News Release

Helping to connect diabetes patients with devices that help them manage their disease

Laurel Messer, Ph.D., received a $2.7 million grant to build an online platform that educates physicians on the latest technology

Grant and Award Announcement

University of Colorado Anschutz Medical Campus

As a nurse, researcher, and educator at the Barbara Davis Center for Diabetes at the University of Colorado School of Medicine for the past 17 years, Laurel Messer, PhD, has conducted clinical trials that brought devices to market to help diabetes patients monitor their blood sugar levels and administer insulin.

Despite the availability of multiple devices, however, primary care physicians and endocrinologists often don’t have the time to learn about the wide variety of technology available for their patients with diabetes, which means many go without the devices that can make their lives easier and help them better manage their disease.

“There are all these really cool diabetes technologies that can help people with diabetes,” Messer says. “There are glucose monitors that tell you your glucose level every five minutes, and you don’t even have to fingerstick; there are devices that make giving insulin easier, or they calculate doses so you can give more accurate insulin. But only a very limited number of providers really know enough about those devices, or are willing to prescribe them to their patients, because they don’t have time to learn about them and figure out how to use the data effectively.”

Armed with a $2.7 million grant from the Helmsley Foundation, Messer is looking to solve this problem. She will spend the next 36 months working with medical software company DreaMed Diabetes to create an online platform where providers can input information on specific diabetes patients and be directed to potentially beneficial devices and new insulin dose recommendations for their specific situations. DreaMed already commercially offers health care professionals an automated decision support platform for insulin dosing and will co-create the new features with Messer for this project.

“We want to create an online platform that helps providers navigate the discussion with the patient about device selection,” Messer says, “and then help them with how to write the prescription and help the patient with an order to get on the device. Then, after the patient gets on the device, we want to provide them with information about how to interpret that data to inform better insulin dosing and navigate discussions around self-management behaviors.’”

Early enrollment

Once the new system — dubbed the SEEDS Pathway (Shared Empowerment for Early Device Success) — is developed, Messer plans to enroll 15 physicians to test it out with patients with diabetes, looking at outcomes including improved glycemic control, financial sustainability, and provider and user satisfaction.

“Five of the providers will be in primary care, five in pediatric endocrinology and five in adult endocrinology,” she says. “We’re going to educate them about the platform — we’re going to teach them how to use it and answer questions they have about diabetes devices — and then we’re going to ask them to each enroll five patients so they're using the SEEDS platform to get those patients on devices.”

###

_Activities:_
A. According to the news release, which foundation awarded Messer the $2.7 million grant?
B. State whether each statement agrees with the news release, answering yes or no and quoting the deciding words: (i) Messer will work with DreaMed Diabetes over the next 36 months. (ii) Messer plans to enroll 20 physicians to test the new system. (iii) Each enrolled provider will be asked to enroll ten patients.
C. Retype the news release from "University of Colorado Anschutz" through "and administer insulin.", inclusive.

_Lens distortion estimation data:_
###

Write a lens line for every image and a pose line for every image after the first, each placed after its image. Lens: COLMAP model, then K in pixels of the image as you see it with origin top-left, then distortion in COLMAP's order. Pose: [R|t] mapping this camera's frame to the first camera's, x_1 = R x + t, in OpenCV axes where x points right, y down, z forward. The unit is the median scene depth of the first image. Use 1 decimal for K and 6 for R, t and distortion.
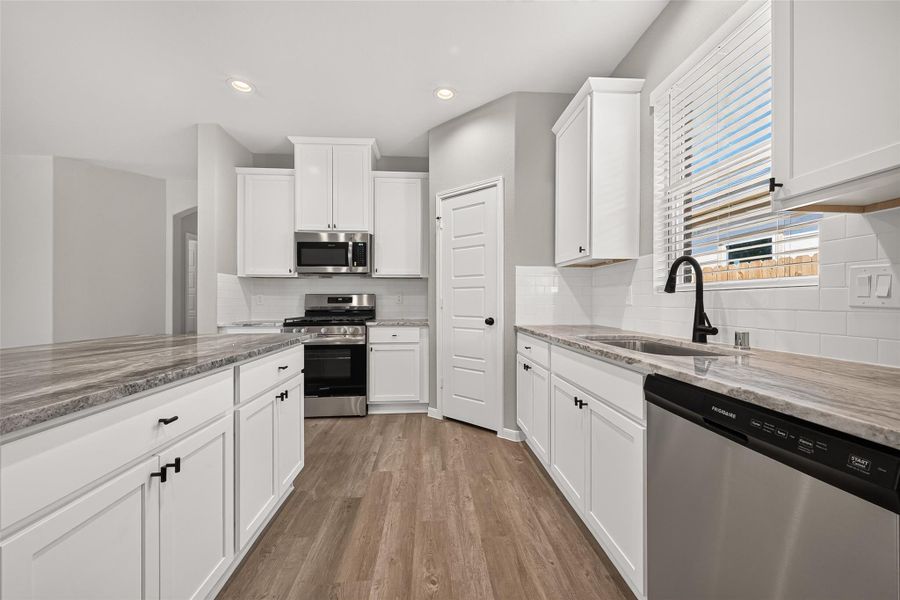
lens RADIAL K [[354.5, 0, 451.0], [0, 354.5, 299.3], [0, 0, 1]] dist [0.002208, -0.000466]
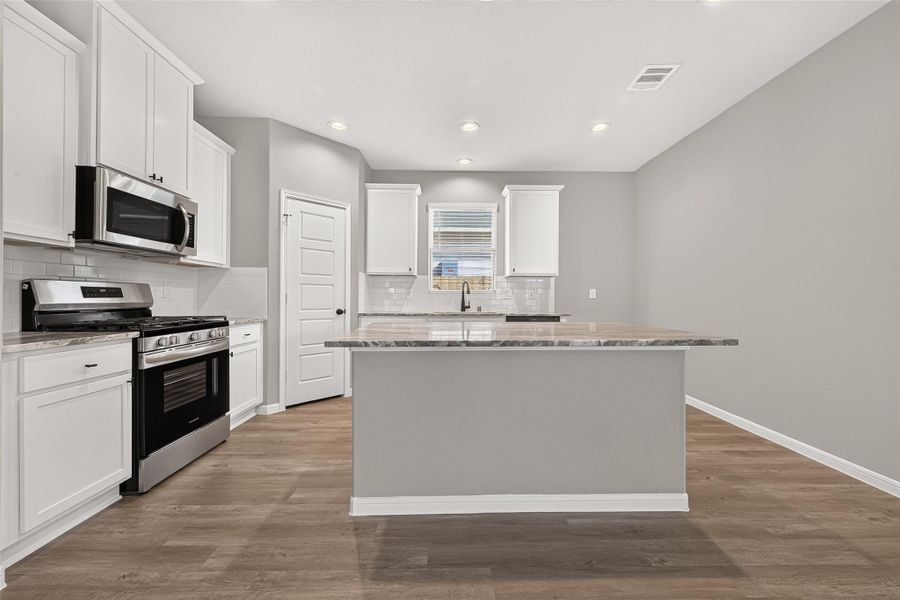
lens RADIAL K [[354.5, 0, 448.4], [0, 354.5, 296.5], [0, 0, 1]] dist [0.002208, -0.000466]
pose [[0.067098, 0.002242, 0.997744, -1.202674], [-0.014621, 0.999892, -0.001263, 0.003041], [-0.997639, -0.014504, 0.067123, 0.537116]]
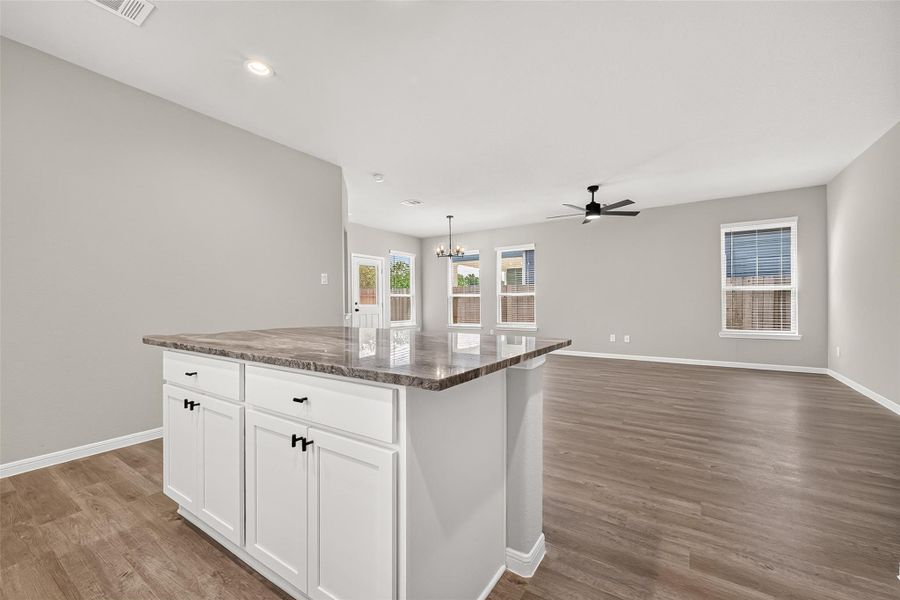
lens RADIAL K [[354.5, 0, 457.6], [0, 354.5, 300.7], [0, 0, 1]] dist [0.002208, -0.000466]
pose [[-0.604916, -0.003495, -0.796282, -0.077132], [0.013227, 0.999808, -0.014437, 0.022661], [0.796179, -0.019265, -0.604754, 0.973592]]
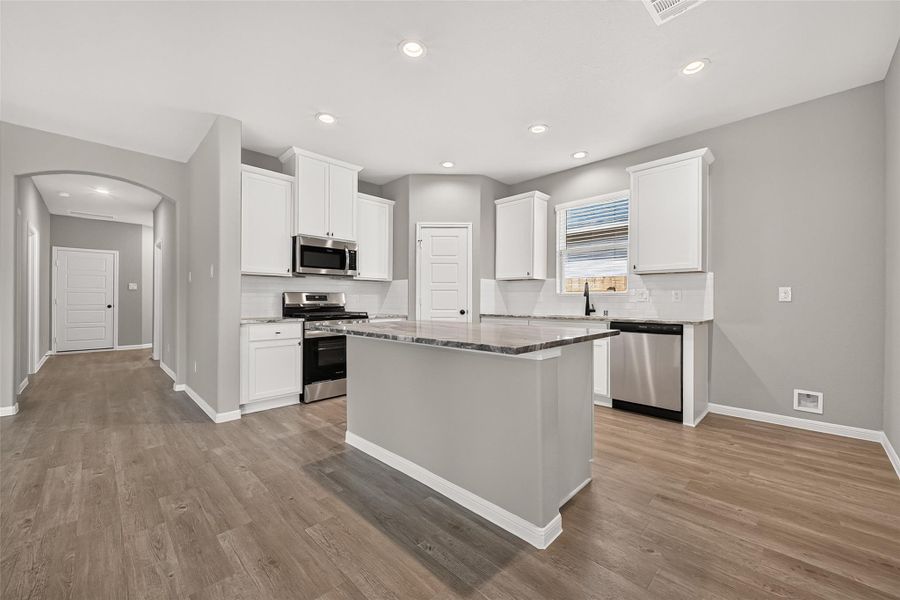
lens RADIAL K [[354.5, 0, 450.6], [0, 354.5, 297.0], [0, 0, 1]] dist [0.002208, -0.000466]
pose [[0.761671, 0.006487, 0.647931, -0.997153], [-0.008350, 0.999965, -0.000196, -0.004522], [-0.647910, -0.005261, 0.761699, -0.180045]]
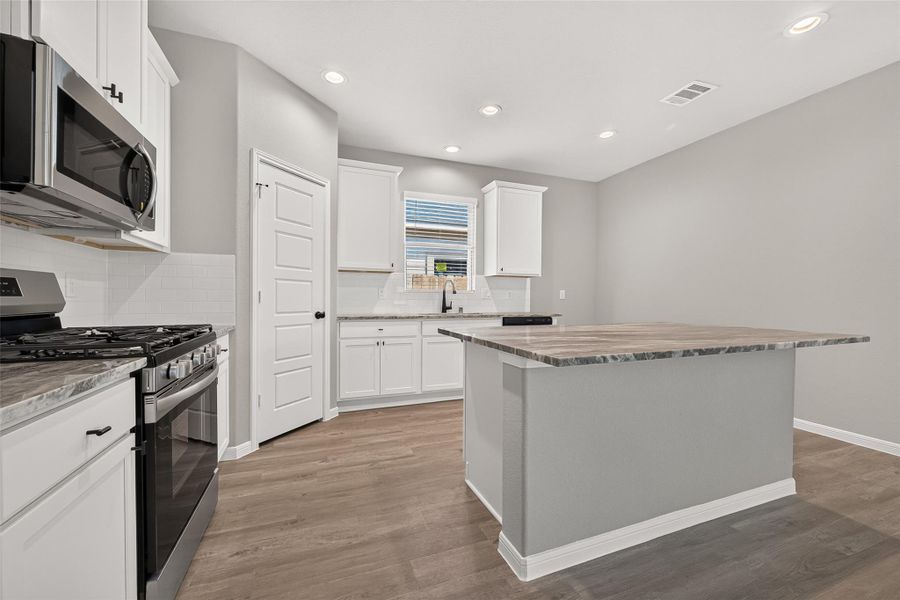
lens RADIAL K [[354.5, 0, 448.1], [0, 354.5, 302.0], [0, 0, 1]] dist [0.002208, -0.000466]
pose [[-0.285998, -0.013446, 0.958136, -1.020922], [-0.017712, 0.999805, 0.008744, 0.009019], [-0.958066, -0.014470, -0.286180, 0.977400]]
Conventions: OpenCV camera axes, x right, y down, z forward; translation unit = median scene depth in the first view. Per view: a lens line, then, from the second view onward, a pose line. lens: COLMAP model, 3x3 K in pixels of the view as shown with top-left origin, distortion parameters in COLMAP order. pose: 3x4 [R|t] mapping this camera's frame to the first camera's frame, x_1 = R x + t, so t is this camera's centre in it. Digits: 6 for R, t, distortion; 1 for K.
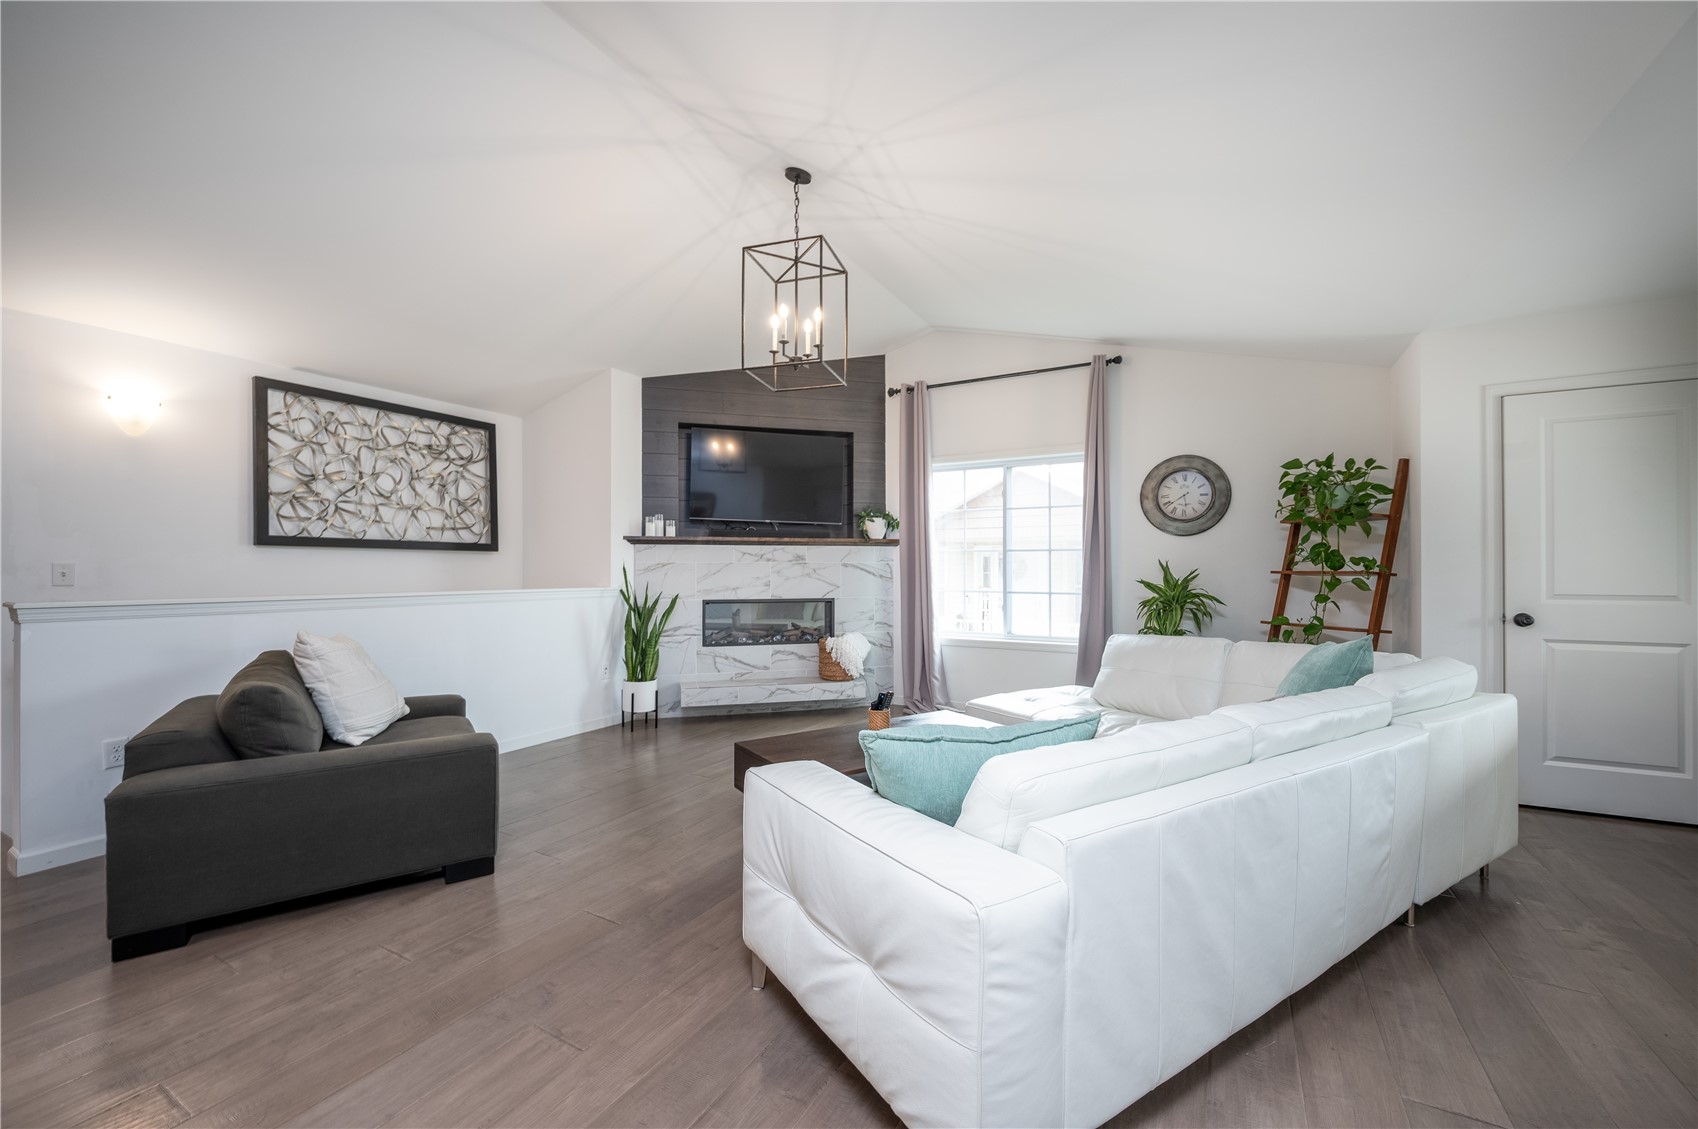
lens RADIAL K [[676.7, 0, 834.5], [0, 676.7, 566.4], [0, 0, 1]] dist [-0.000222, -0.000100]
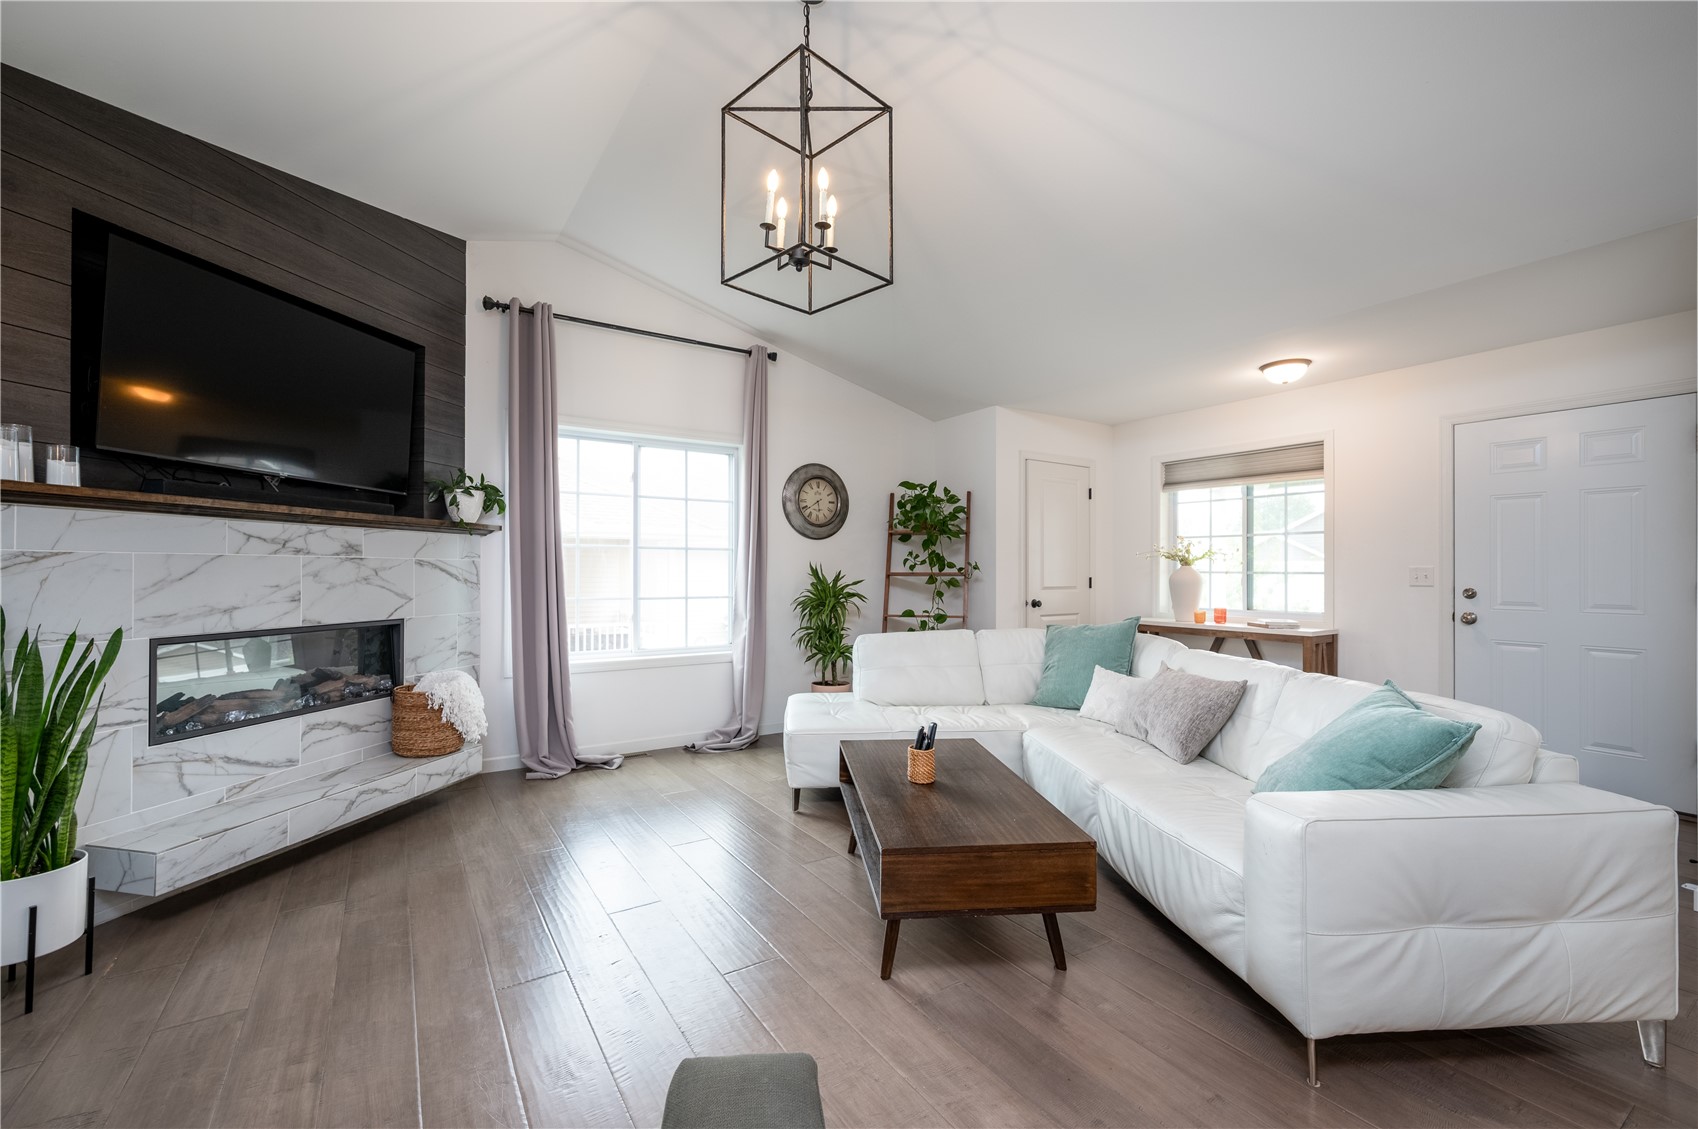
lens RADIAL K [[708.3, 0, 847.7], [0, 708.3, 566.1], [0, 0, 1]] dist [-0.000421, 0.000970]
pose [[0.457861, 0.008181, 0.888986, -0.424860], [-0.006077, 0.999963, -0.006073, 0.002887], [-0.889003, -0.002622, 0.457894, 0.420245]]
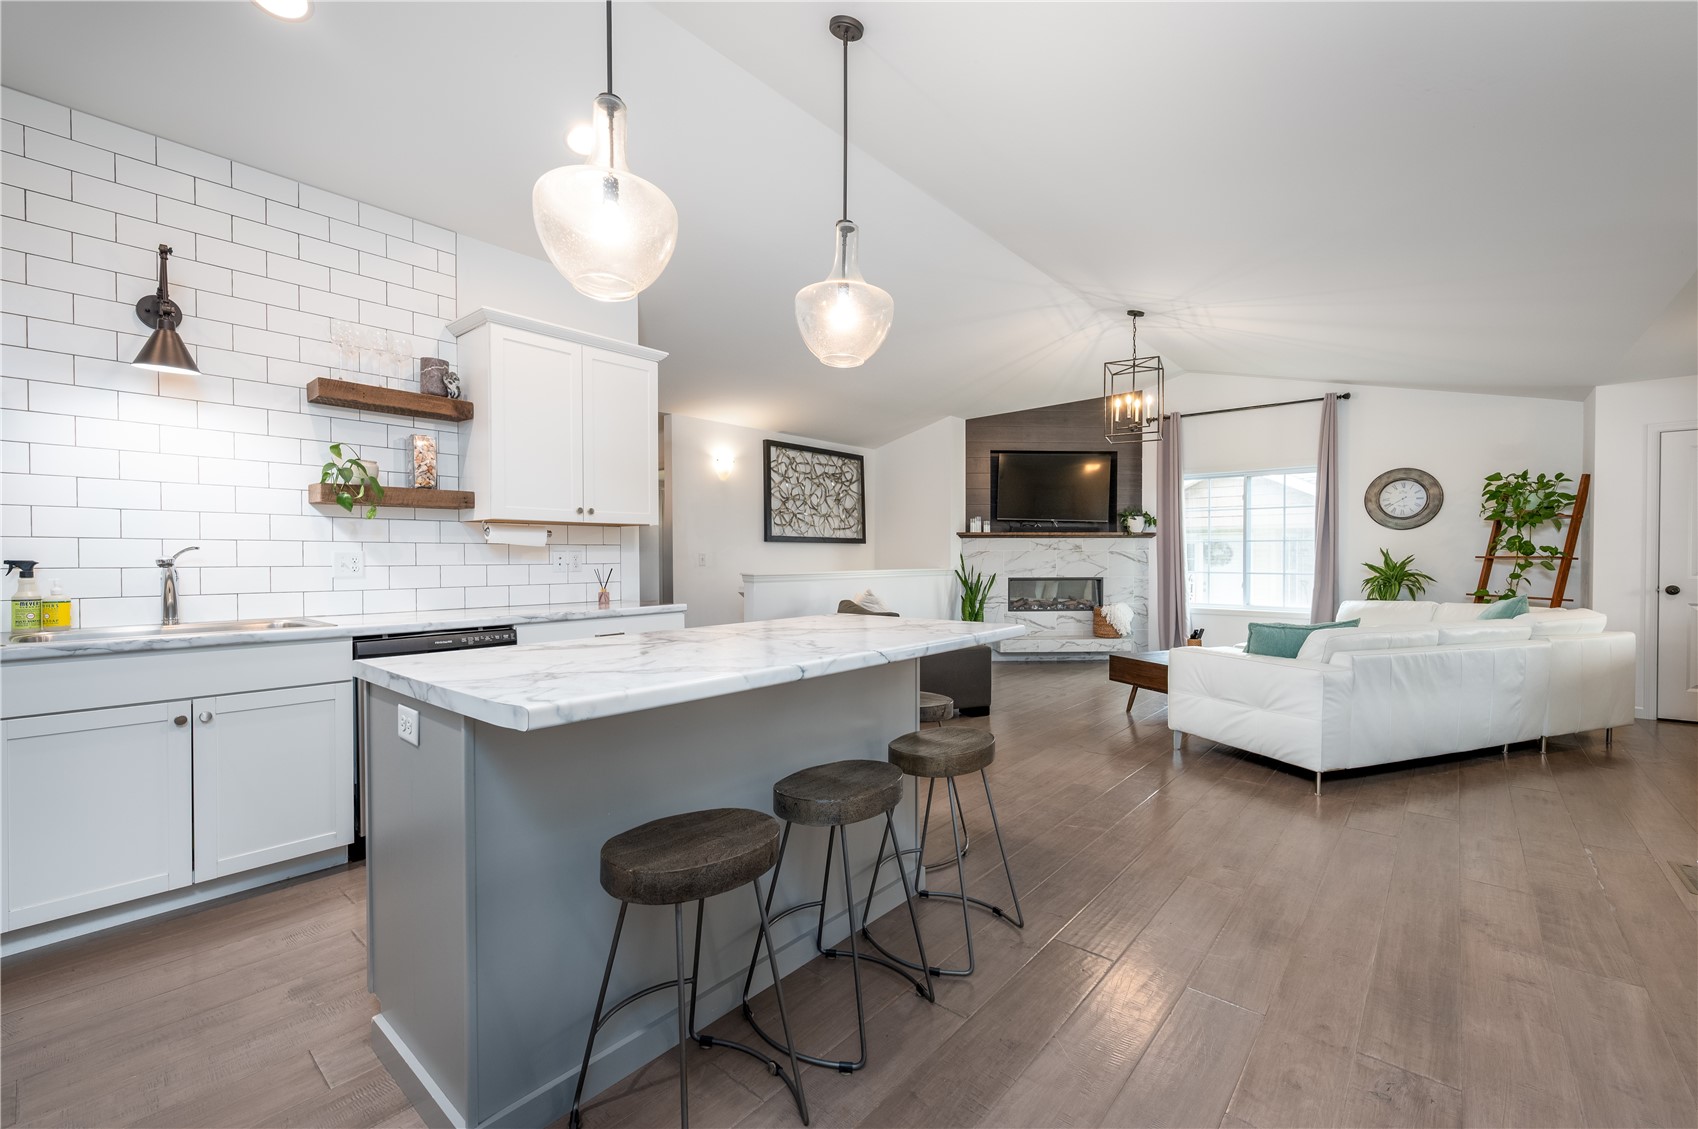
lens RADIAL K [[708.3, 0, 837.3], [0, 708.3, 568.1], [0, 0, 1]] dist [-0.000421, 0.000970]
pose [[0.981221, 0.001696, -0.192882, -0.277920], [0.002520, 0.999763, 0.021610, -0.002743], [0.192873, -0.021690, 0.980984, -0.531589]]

###

_Solutions to the exercise:_
A. The Helmsley Foundation.

B.
(i) Yes: "She will spend the next 36 months working with medical software company DreaMed Diabetes"
(ii) No: "Messer plans to enroll 15 physicians"
(iii) No: "ask them to each enroll five patients"

C.
University of Colorado Anschutz Medical Campus

As a nurse, researcher, and educator at the Barbara Davis Center for Diabetes at the University of Colorado School of Medicine for the past 17 years, Laurel Messer, PhD, has conducted clinical trials that brought devices to market to help diabetes patients monitor their blood sugar levels and administer insulin.